The square is inscribed in this circle,so the diagonal of the square is equal to the diameter of the circle.
Diagonal of the square $d = 2r = 2\sqrt{3}$.
Let the side of the square be $x$. Then $x\sqrt{2} = d = 2\sqrt{3}$.
$x = \frac{2\sqrt{3}}{\sqrt{2}} = \sqrt{2} \times \sqrt{3} = \sqrt{6}$.
Area of the square $= x^2 = (\sqrt{6})^2 = 6$.

(B) The given circle is $x^2 + y^2 = 8$,which can be written as $x^2 + y^2 = (2\sqrt{2})^2$.
Here,the radius $r = 2\sqrt{2}$.
The director circle of a circle $x^2 + y^2 = r^2$ is $x^2 + y^2 = 2r^2$.
Substituting $r^2 = 8$,we get the equation of the director circle as $x^2 + y^2 = 2(8) = 16$.

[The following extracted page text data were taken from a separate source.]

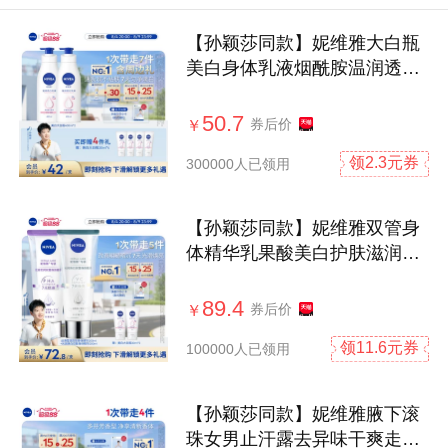
【孙颖莎同款】妮维雅大白瓶
美白身体乳液烟酰胺温润透白
滋润干燥
50.7
券后价
￥
领2.3元券
300000人已领用
【孙颖莎同款】妮维雅双管身
体精华乳果酸美白护肤滋润补
水干燥女
89.4
券后价
￥
领11.6元券
100000人已领用
【孙颖莎同款】妮维雅腋下滚
珠女男止汗露去异味干爽走珠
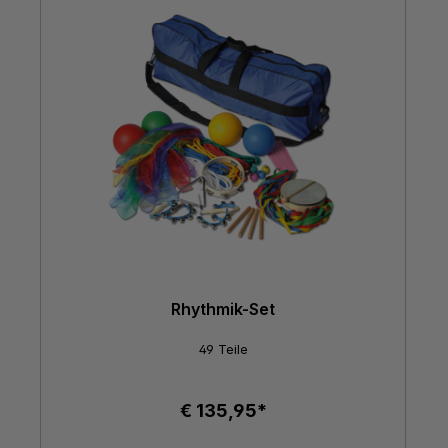
Rhythmik-Set
49 Teile
€ 135,95*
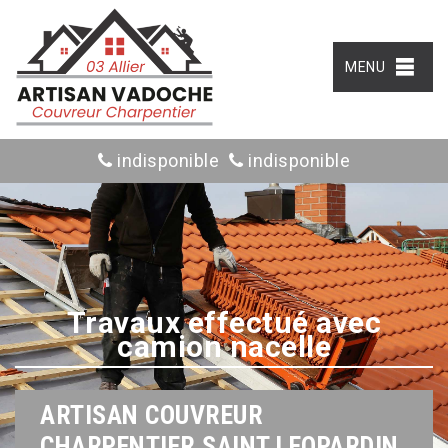
MENU
indisponible
indisponible
Travaux effectué avec
camion nacelle
ARTISAN COUVREUR
CHARPENTIER SAINT LEOPARDIN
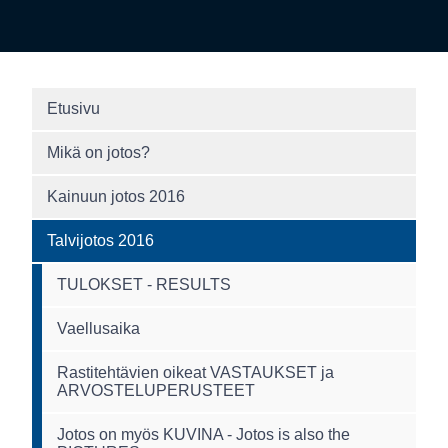
Etusivu
Mikä on jotos?
Kainuun jotos 2016
Talvijotos 2016
TULOKSET - RESULTS
Vaellusaika
Rastitehtävien oikeat VASTAUKSET ja
ARVOSTELUPERUSTEET
Jotos on myös KUVINA - Jotos is also the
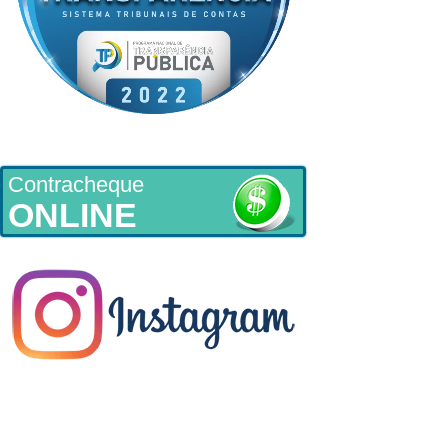
Contracheque
ONLINE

(C) Let the center of the circle be $(h, k)$ and radius be $r$.
Since the circle touches the $Y$-axis at $(0, 4)$,the distance from the center to the $Y$-axis is the radius,so $|h| = r$.
Given the circle touches at $(0, 4)$,the $y$-coordinate of the center must be $k = 4$ or $k = -4$.
Thus,the center is $(\pm r, \pm 4)$.
The equation of the circle is $(x \mp r)^{2} + (y \mp 4)^{2} = r^{2}$.
Since it cuts an intercept of $6$ units on the $X$-axis,the length of the intercept is $2\sqrt{r^{2} - k^{2}} = 6$.
$\sqrt{r^{2} - 4^{2}} = 3 \implies r^{2} - 16 = 9 \implies r^{2} = 25 \implies r = 5$.
Substituting $r=5$ and $k=\pm 4$,the center is $(\pm 5, \pm 4)$.
The equation of the circle is $(x \pm 5)^{2} + (y \pm 4)^{2} = 25$.